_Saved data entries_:
━━━━
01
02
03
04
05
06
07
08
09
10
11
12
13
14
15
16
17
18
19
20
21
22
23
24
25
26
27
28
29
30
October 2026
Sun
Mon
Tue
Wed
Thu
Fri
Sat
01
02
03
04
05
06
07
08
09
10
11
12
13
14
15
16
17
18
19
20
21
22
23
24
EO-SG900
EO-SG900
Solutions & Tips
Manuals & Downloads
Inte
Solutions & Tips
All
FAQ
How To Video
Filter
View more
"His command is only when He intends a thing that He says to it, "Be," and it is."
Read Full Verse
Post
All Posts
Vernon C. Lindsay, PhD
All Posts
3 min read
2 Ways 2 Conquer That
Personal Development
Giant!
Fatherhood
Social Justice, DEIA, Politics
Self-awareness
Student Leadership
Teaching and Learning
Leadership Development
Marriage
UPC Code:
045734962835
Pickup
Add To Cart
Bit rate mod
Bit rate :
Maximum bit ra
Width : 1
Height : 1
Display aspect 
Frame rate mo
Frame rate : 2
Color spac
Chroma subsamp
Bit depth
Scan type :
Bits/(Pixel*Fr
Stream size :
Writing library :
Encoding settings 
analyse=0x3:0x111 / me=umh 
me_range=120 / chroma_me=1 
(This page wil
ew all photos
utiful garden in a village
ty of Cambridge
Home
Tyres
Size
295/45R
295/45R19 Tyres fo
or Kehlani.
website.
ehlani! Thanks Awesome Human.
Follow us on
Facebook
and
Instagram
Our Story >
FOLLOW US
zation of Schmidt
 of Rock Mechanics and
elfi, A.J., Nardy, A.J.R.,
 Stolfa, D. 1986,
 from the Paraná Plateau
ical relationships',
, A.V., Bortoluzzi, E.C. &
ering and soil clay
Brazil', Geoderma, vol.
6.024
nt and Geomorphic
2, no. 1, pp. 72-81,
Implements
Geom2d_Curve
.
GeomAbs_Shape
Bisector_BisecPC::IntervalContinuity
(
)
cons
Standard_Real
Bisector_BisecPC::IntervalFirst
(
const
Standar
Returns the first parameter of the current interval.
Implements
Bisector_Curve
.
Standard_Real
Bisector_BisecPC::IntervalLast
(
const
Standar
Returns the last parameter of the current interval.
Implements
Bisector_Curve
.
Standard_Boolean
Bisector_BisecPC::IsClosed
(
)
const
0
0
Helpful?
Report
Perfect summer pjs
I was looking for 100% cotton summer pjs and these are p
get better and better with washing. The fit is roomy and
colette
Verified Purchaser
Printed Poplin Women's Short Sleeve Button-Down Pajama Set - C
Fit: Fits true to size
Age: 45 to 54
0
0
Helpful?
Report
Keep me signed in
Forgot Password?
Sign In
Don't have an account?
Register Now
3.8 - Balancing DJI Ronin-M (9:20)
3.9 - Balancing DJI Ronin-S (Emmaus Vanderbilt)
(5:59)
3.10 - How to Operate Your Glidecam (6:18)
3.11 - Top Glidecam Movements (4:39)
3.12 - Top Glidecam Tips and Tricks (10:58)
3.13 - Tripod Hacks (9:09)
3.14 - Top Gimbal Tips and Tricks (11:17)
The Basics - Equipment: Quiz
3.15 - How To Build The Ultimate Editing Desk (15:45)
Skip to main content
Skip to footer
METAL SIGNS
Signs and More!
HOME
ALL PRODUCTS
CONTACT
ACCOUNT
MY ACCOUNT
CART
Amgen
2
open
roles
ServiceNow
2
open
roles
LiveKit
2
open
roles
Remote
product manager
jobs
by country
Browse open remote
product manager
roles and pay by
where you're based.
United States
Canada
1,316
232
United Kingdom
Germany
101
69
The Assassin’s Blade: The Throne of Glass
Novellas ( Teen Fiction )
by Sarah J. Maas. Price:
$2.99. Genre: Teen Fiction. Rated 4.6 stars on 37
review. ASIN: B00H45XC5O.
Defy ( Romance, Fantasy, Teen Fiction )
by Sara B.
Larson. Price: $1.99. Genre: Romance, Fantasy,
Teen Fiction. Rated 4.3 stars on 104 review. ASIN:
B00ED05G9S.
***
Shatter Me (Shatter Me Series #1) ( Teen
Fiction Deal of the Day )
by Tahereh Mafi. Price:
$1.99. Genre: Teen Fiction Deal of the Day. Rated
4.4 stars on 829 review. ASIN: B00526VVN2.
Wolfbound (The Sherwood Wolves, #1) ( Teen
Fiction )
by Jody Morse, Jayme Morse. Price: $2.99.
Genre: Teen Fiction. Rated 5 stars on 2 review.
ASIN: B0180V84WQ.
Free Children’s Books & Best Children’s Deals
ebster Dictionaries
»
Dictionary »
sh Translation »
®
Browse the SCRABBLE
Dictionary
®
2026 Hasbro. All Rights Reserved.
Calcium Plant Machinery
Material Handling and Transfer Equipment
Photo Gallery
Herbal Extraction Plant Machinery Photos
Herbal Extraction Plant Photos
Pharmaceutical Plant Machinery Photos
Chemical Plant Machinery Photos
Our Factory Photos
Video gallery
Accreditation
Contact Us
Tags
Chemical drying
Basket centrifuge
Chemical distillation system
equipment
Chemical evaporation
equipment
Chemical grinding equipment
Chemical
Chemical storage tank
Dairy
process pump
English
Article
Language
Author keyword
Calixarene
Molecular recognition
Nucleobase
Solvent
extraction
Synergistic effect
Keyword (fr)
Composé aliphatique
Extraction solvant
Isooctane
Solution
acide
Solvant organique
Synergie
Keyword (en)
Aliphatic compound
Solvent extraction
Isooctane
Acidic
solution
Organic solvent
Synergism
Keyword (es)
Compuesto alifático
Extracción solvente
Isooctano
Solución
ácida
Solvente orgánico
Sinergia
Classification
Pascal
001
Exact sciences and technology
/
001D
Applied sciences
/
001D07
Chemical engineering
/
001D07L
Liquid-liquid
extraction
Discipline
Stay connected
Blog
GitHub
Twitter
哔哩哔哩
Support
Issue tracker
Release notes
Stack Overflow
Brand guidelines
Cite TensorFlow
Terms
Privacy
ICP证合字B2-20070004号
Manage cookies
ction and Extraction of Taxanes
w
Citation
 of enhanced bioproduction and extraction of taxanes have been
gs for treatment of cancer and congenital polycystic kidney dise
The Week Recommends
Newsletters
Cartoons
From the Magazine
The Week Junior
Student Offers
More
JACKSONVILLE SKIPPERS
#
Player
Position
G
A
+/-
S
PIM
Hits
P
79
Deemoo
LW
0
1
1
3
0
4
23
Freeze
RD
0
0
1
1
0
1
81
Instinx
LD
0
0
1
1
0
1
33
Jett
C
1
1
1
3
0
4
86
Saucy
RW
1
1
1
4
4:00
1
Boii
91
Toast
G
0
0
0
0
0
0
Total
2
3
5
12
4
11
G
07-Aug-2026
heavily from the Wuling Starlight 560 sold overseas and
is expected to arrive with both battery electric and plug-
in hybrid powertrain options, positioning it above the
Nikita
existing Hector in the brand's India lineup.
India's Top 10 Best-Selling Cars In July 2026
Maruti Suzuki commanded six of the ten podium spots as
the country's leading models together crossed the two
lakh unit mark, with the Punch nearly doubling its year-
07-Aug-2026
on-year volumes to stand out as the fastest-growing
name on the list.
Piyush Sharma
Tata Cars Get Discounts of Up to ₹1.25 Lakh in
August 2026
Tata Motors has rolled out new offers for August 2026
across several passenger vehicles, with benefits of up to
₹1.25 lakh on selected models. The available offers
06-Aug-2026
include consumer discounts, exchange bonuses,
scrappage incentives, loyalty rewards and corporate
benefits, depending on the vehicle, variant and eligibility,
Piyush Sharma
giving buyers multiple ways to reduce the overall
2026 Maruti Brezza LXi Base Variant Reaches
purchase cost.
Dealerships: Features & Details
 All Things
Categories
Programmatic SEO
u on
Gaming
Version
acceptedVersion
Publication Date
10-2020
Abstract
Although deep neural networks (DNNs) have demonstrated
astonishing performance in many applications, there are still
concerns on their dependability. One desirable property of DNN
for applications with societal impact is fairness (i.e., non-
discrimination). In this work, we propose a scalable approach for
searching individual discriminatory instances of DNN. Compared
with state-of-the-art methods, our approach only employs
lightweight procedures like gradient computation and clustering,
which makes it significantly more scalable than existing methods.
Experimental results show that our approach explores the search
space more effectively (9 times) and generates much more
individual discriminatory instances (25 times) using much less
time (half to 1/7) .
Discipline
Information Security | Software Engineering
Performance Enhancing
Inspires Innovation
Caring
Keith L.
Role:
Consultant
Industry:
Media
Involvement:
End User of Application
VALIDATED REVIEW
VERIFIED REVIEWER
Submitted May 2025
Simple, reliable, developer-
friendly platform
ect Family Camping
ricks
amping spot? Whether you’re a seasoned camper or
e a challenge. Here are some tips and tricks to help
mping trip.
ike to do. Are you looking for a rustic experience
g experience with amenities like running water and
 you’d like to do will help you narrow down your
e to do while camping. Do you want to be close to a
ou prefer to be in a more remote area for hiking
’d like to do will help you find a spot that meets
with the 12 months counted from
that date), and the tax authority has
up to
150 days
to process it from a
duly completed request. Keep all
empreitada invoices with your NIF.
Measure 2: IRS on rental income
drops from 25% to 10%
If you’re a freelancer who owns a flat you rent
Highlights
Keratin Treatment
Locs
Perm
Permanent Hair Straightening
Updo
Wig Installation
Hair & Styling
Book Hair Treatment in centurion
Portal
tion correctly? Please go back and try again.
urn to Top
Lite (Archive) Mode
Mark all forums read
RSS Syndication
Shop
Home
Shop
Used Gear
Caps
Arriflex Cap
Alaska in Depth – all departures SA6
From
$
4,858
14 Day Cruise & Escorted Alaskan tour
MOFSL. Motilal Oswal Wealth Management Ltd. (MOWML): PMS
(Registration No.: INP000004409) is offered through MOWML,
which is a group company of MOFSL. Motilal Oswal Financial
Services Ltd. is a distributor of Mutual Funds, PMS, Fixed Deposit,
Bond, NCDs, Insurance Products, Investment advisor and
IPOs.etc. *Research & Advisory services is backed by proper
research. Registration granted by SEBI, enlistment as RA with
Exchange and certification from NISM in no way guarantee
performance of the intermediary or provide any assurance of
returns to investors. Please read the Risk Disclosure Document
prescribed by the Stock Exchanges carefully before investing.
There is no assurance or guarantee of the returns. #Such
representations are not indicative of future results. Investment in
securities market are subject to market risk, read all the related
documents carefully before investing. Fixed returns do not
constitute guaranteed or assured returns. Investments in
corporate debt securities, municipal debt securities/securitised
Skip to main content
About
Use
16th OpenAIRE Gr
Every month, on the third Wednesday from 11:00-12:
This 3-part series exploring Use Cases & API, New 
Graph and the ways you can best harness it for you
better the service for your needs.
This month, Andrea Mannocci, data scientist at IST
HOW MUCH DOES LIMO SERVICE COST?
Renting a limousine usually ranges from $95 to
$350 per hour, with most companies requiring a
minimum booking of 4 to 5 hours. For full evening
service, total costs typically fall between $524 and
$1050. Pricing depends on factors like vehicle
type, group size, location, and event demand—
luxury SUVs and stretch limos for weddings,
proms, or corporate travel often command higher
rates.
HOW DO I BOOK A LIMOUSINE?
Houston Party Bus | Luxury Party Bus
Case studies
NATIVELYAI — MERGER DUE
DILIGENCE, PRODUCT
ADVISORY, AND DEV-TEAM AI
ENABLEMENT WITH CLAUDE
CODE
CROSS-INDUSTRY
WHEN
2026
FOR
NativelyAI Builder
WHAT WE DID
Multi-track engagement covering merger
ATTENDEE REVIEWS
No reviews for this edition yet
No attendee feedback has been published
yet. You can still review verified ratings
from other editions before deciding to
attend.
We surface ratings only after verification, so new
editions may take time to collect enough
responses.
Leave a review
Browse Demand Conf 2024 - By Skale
━━━━
_PROMPT_:
Give back the entries above exactly as they are, from their first line through the line that contains "of Rock Mechanics and", both included, with nothing else.

_WRITTEN ANSWER_:
01
02
03
04
05
06
07
08
09
10
11
12
13
14
15
16
17
18
19
20
21
22
23
24
25
26
27
28
29
30
October 2026
Sun
Mon
Tue
Wed
Thu
Fri
Sat
01
02
03
04
05
06
07
08
09
10
11
12
13
14
15
16
17
18
19
20
21
22
23
24
EO-SG900
EO-SG900
Solutions & Tips
Manuals & Downloads
Inte
Solutions & Tips
All
FAQ
How To Video
Filter
View more
"His command is only when He intends a thing that He says to it, "Be," and it is."
Read Full Verse
Post
All Posts
Vernon C. Lindsay, PhD
All Posts
3 min read
2 Ways 2 Conquer That
Personal Development
Giant!
Fatherhood
Social Justice, DEIA, Politics
Self-awareness
Student Leadership
Teaching and Learning
Leadership Development
Marriage
UPC Code:
045734962835
Pickup
Add To Cart
Bit rate mod
Bit rate :
Maximum bit ra
Width : 1
Height : 1
Display aspect 
Frame rate mo
Frame rate : 2
Color spac
Chroma subsamp
Bit depth
Scan type :
Bits/(Pixel*Fr
Stream size :
Writing library :
Encoding settings 
analyse=0x3:0x111 / me=umh 
me_range=120 / chroma_me=1 
(This page wil
ew all photos
utiful garden in a village
ty of Cambridge
Home
Tyres
Size
295/45R
295/45R19 Tyres fo
or Kehlani.
website.
ehlani! Thanks Awesome Human.
Follow us on
Facebook
and
Instagram
Our Story >
FOLLOW US
zation of Schmidt
 of Rock Mechanics and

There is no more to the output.